2 décembre 2011


Sacha Bergeron a pour mission de dénicher les bons fartages pour l'équipe canadienne.
Le défi est encore plus grand pour une course en ville.
photo : Alain Bergeron

Un souci pour les artistes de la cire

DÜSSELDORF - Dans un cubicule à peine plus long qu’un abri de bus, quatre hommes creuseront dans leur répertoire d’idées pour trouver la meilleure recette et les meilleurs skis. Une Coupe du monde de ski de fond en pleine ville, ça bouscule les traditions !

« Ça nous donne un nouveau défi pour repousser nos limites. Ça nous garde sur le qui-vive. Nous sommes comme les enseignants quand ils disent rester jeunes parce que leurs élèves les sollicitent par toutes sortes de questions. »

Sacha Bergeron participe à cette tâche délicate de farter les skis des athlètes de l’équipe canadienne. Cette course à Düsseldorf, avec l’humidité suggérée par le Rhin, le vent qui souffle ses saletés et la température qui pourrait atteindre neuf degrés, met à l’épreuve ces spécialistes de la cire.

La commande s’annonce d’autant plus ardue que la période d’essai est limitée avant la course, afin de déterminer le bon fart et la cambrure appropriée du ski. Le parcours ne sera accessible qu’entre 9 h et 10 h 30. Bergeron et le responsable de l’équipe de farteurs, le Québécois Yves Bilodeau, pourront alors chausser différentes paires de skis et tester la glisse. Il faut faire vite quand on sait que le départ de la première qualification est annoncé pour 10 h 30.

« On a peu de temps et il faut donc y aller au mieux de nos connaissances. C’est là que ça devient important de partager nos idées entre nous. Ça se peut même que les skis que nous aurons testés le matin servent seulement pour les finales en après-midi », entrevoit Bergeron.

Ces Coupes du monde en milieu urbain s’inscrivent dans une volonté de promotion du sport de la part de la Fédération internationale de ski (FIS).

Düsseldorf, Moscou, Milan, Stockholm et Québec, en décembre 2012, sont quelques villes à qui la FIS a confié de développer cette tendance.

Ce ne sont sûrement pas Yves Bilodeau, qui est originaire de Québec, et Sacha Bergeron, employé au Centre national d’entraînement Pierre Harvey, qui vont rouspéter sur ce projet. Quitte à ce que ce genre de course en ville complique leurs tâches.

« C’est quelque chose de tripant, estime Bergeron. Là-dessus, les mentalités européennes et nord-américaines sont encore différentes. Pour nous, on perçoit encore le ski de fond pratiqué dans des sillons tracés dans la belle neige blanche. Pour les Européens, une course en ville, dans des conditions difficiles, c’est parfait. Ils se disent : ça va être spectaculaire, allons-y ! »


2 décembre 2011


Alex Harvey ne passe plus inaperçu sur les routes d’Europe !
photo : Alain Bergeron

Sur les routes d’Europe

DÜSSELDORF - Si Alex Harvey apprécie l’anonymat, c’est plutôt raté quand il séjourne en Europe.

Une photo géante du Québécois en action placarde un versant de la camionnette transportant les skis de l’équipe canadienne. Sur un autre, on revoit la scène euphorique croquée aux championnats du monde lorsque Harvey et Devon Kershaw viennent de remporter la médaille d’or au sprint par équipe.

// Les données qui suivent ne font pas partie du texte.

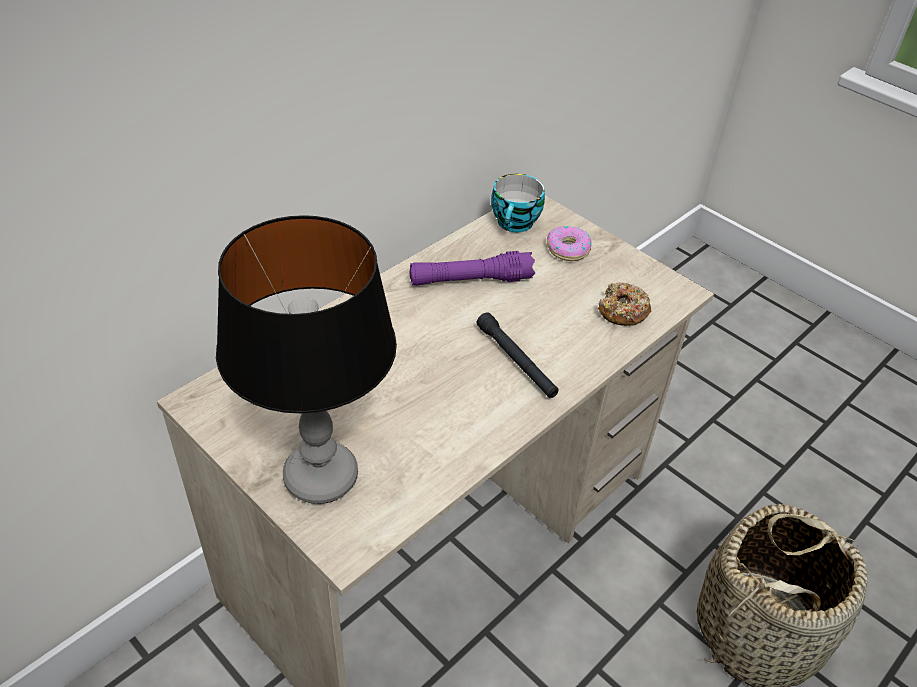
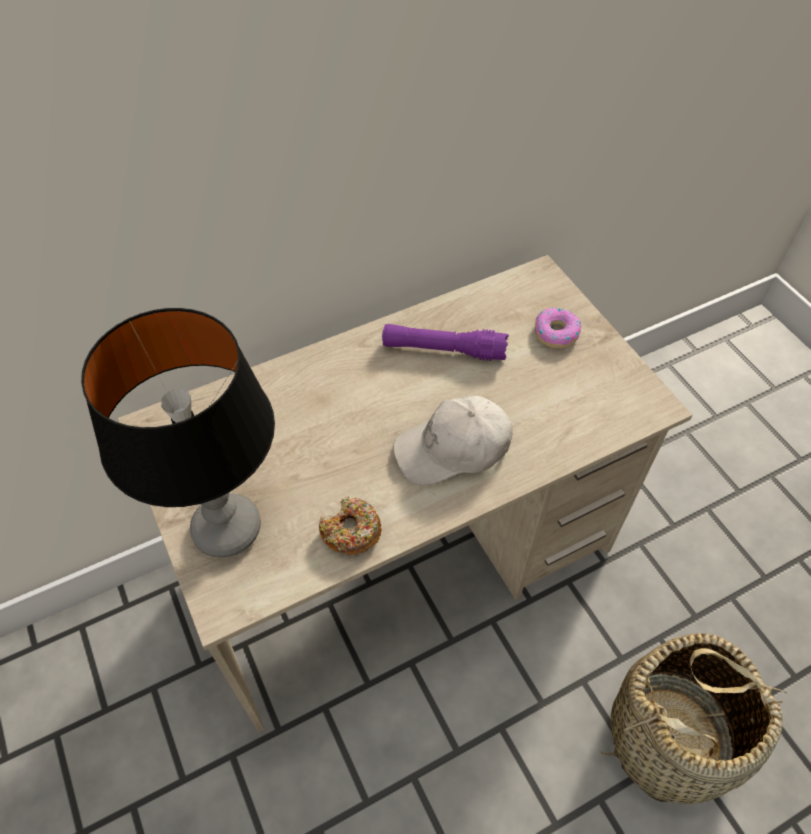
camera: 20 degrees right, 10 degrees up
black flashlight [477,312,559,398] -> white cap [393,395,512,485]
cup [491,174,545,232] -> none
donut [598,282,651,326] -> donut moved to [319,496,382,556]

Certes, la vedette montante du ski de fond canadien ne passe plus inaperçue. Entre autres, son image a été vue pendant les 2 600 km séparant Kuusamo, au nord de la Finlande, à Düsseldorf. C’est la distance qu’a franchie Sacha Bergeron en trois journées de 12 heures de conduite, cette semaine.

Chère cargaison
La cargaison que Bergeron transporte avec lui comprend entre 250 et 300 paires de skis. « Chaque paire se vendrait environ 700 $ au magasin », dit seulement le farteur.

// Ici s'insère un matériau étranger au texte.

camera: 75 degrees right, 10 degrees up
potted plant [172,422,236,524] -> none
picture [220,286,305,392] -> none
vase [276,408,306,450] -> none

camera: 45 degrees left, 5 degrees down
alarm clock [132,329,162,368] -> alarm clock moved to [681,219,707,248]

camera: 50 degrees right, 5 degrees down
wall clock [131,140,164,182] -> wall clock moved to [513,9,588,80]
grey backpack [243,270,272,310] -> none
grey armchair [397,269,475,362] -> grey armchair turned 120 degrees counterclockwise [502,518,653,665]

Évidemment, les différents fournisseurs s’occupent d’acheminer ces paires aux athlètes qui utilisent leurs produits. Comme pour chaque autre athlète, Alex Harvey compte un total d’une vingtaine de paires pour les styles classique et de patin.

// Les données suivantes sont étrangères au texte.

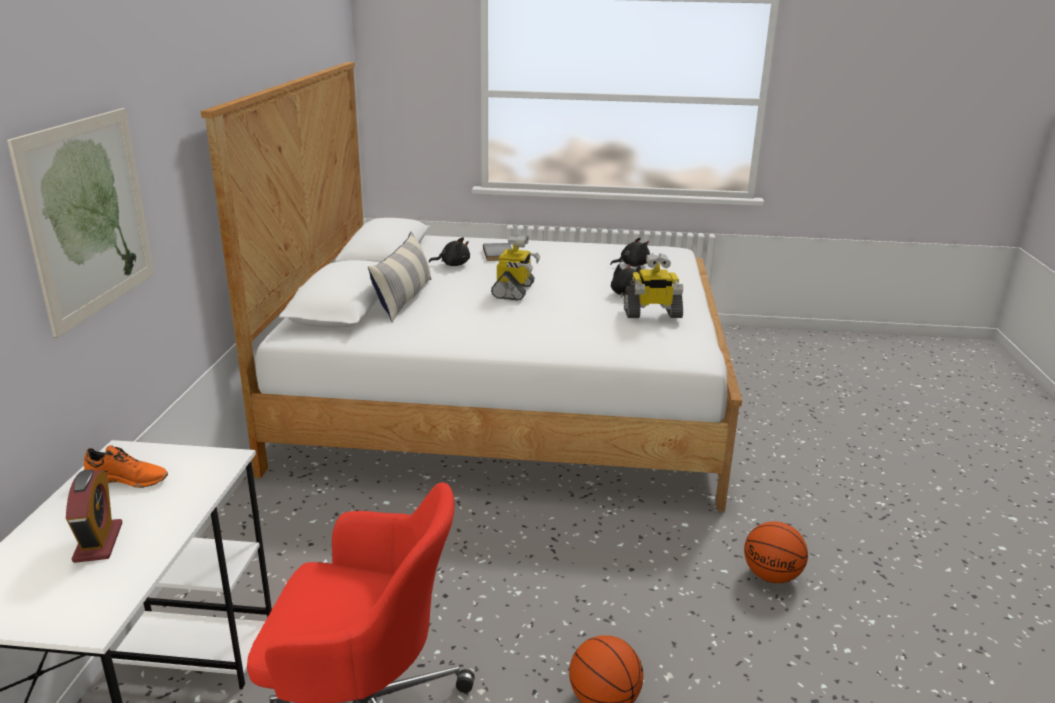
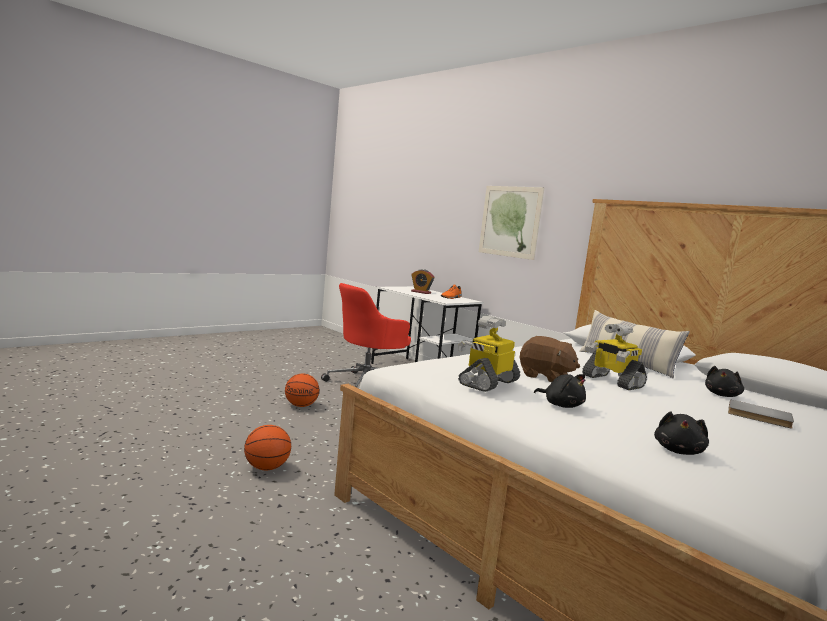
camera: 130 degrees right, 15 degrees down
none -> brown plush toy [520,336,580,382]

Aucun des skieurs n’utilise ses planches de compétition à l’entraînement. « Même le matin de la course, chacun se sert de ses skis d’entraînement », spécifie Bergeron.

Valjas favori
Faute de la présence d’Alex Harvey à Düsseldorf, le nom du Centre national d’entraînement Pierre Harvey pourrait quand même résonner ici. Le Torontois d’origine Len Valjas, qui a choisi de s’établir dans ce centre, commence à éclore cette saison.

Spécialiste du sprint, il est établi comme l’un des favoris de l’épreuve individuelle d’aujourd’hui. Il occupe d’ailleurs le cinquième rang de la Coupe du monde dans ce type d’épreuve.